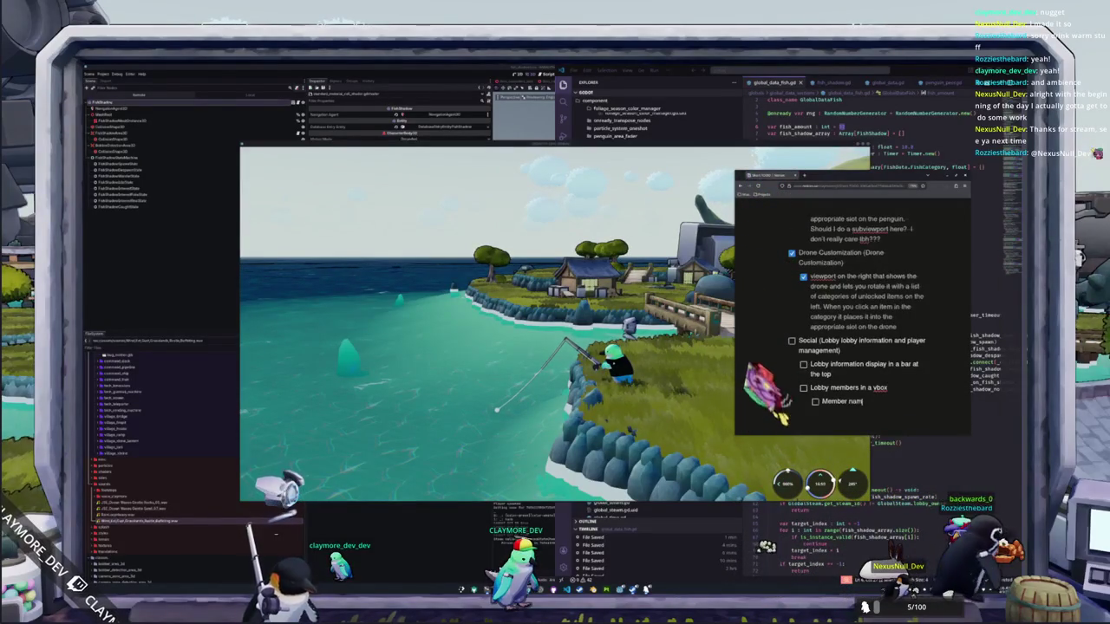
{"action": "key", "text": "Return"}
{"action": "type", "text": "Mute mem"}
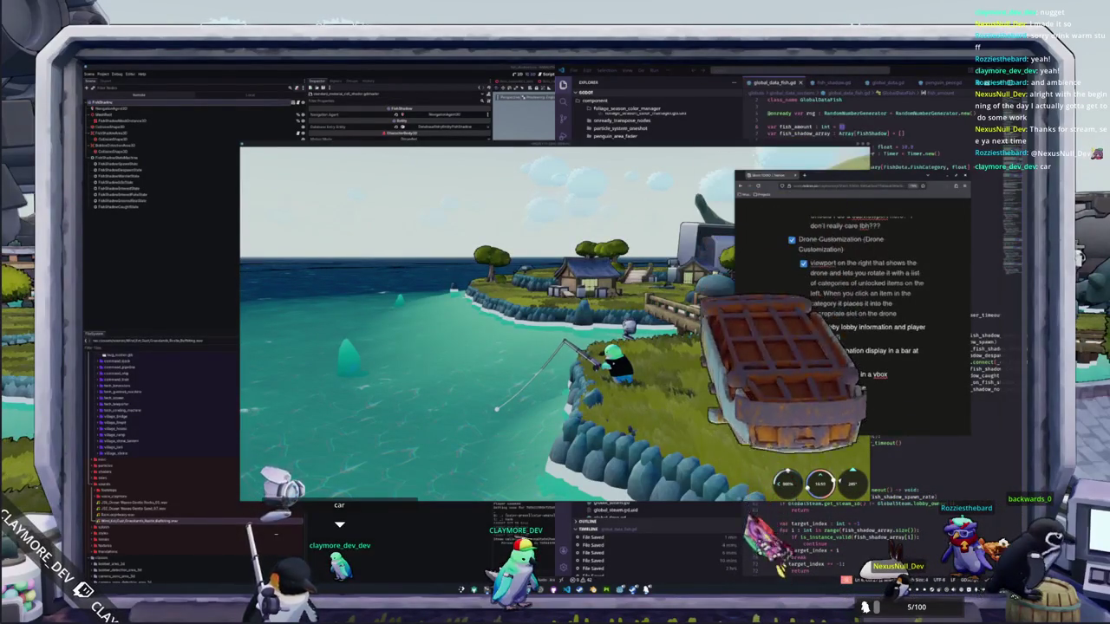
{"action": "type", "text": "ber"}
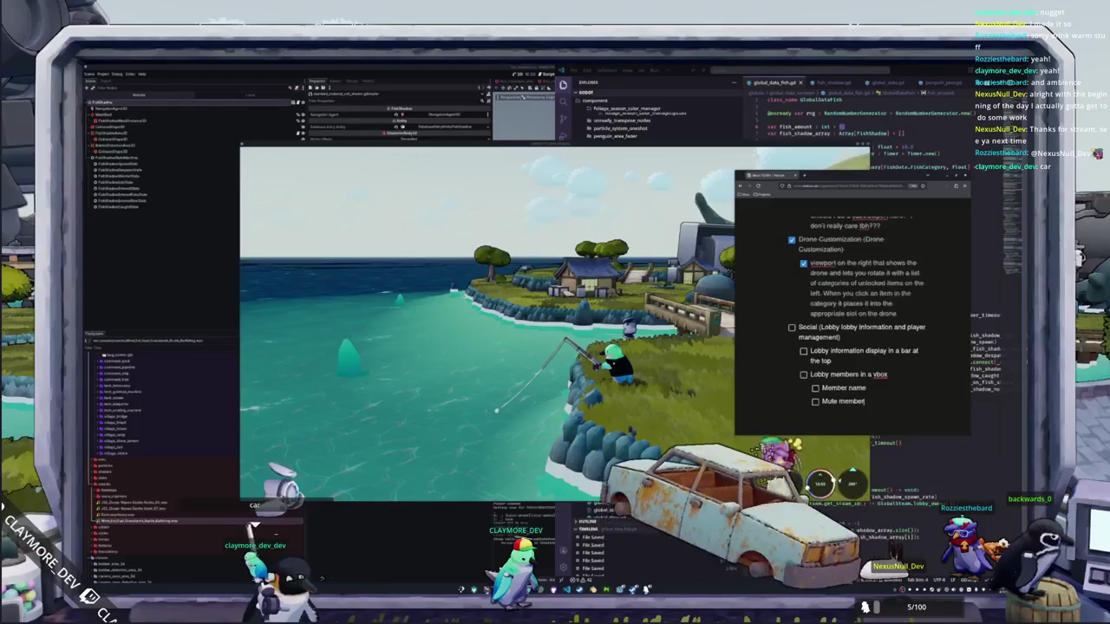
{"action": "key", "text": "Return"}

═══

**What needs to be done:** The answer should consist of every line above, exact and free of images.

**Expected output:**
{"action": "key", "text": "Return"}
{"action": "type", "text": "Mute mem"}
{"action": "type", "text": "ber"}
{"action": "key", "text": "Return"}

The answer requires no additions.